Alles begann im Jahr 2002. Da beschenkte der Wagner-Verband sich selbst zu seinem 90. Geburtstag mit einer ersten auf das Haus zugeschnittenen Inszenierung: „Der fliegende Holländer“. Und siehe da: es funktionierte. Das machte Mut, weitere Projekte in Angriff zu nehmen. So folgte drei Jahre nach dem „Holländer“ Wagners „Tannhäuser“ in der Inszenierung von Keith Warner, 2009 der „Lohengrin“, den John Dew herausbrachte, und schließlich 2012 „Tristan und Isolde“. Dafür zeichnete Matthias von Stegmann als Regisseur verantwortlich. Dass dann irgendwann einmal auch der „Ring“ auf der Agenda stehen würde, konnte man absehen. Im September nun war es so weit und „Das Rheingold“ ging über die Bühne. A propos Bühne: die war, ist und bleibt eine echte Herausforderung. Möglichkeiten für großartige Effekte und schnelle Kulissenwechsel sind da nämlich sehr eingeschränkt, auch gibt es nicht viel Raum für Bewegung. Das Orchester – von Anfang an als Partner mit dabei: die Nordwestdeutsche Philharmonie Herford – sitzt am hinteren Rand der Bühne, der restliche Platz davor und der kleine hochgefahrene Orchestergraben müssen als Spielfläche ausreichen. Gerd Heinz, Altmeister des Theaters und Regisseur des Mindener „Rings“, nennt diese Fläche mit einem Augenzwinkern „Nudelbrett“ oder „ein kleines Wohnzimmer“. Aber er begreift, wie schon seine Kollegen der früheren Inszenierungen, diese Einschränkung nicht als Mangel sondern als Chance. Er macht aus Wagners großem Musikdrama ein Kammerspiel, profitiert geradezu von der Enge der Bühne und zeigt, dass es wesentlich nicht um tolle Bilder, viel Bühnenzauber wie Feuer, Nebel oder Wasser geht, sondern um die Beziehungen der Figuren, die da agieren. Ausstatter Frank Philipp Schlößmann hat dazu einen überdimensionalen Ring in das fast quadratische Bühnenportal gesetzt, eine Wendeltreppe installiert, die hinauf in den Rang führt. Ein kleiner Felsen als Requisite für Alberich und die Rheintöchter, dazu noch kurze, sinnfällige Videosequenzen von Matthias Lippert – das war’s.
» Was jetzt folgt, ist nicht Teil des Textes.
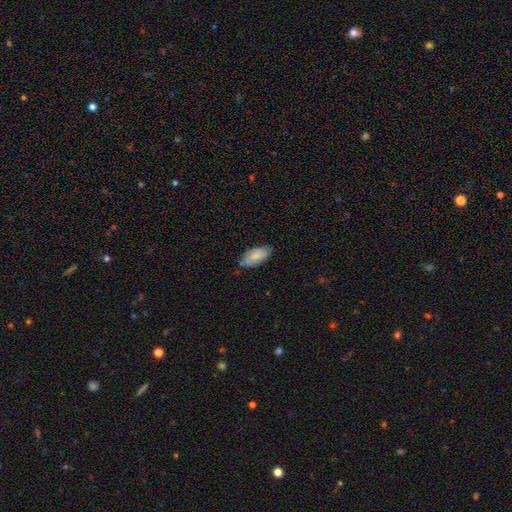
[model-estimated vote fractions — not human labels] Overall: smooth (78%). How rounded: in between (91%). Merging: none (68%).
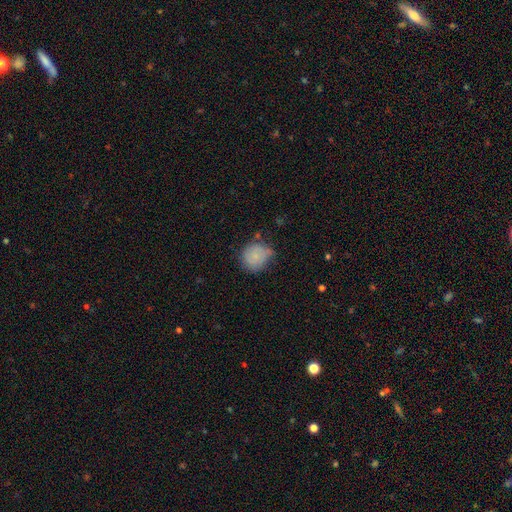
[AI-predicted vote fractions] smooth 75%, featured or disk 17%, star or artifact 9%. Down the decision tree: how rounded — round (80%); merging — none (52%).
Und das Publikum sitzt ganz nahe dran, geht sozusagen auf Tuchfühlung mit Alberich und Mime, mit Wotan und Fricka und all den übrigen Akteuren. Viel intimer kann man sich ein „Rheingold“ kaum vorstellen, zumal nahezu jedes gesungene Wort textverständlich herüberkommt. Und gesungen wird ganz großartig. Von einem Ensemble, dass wie immer eigens für diese Produktion zusammengestellt wurde. Renatus Mészár als Wotan, Thomas Mohr als Loge, Dan Karlström in der Rolle des Mime (eine Idealbesetzung!), Kathrin Göring als Fricka. Heiko Trinsinger hat in der Vergangenheit in Minden bereits den Wolfram (im „Tannhäuser“) und den Telramund (im „Lohengrin“) gegeben. Nun ist er als Alberich mit im Team. Auch alle anderen Ensemblemitglieder singen und spielen auf absolut hohem und professionellem Niveau, ganz zu schweigen von der Nordwestdeutschen Philharmonie unter Gastdirigent Frank Beermann. Da wird fein nuanciert und rundum sängerfreundlich musiziert.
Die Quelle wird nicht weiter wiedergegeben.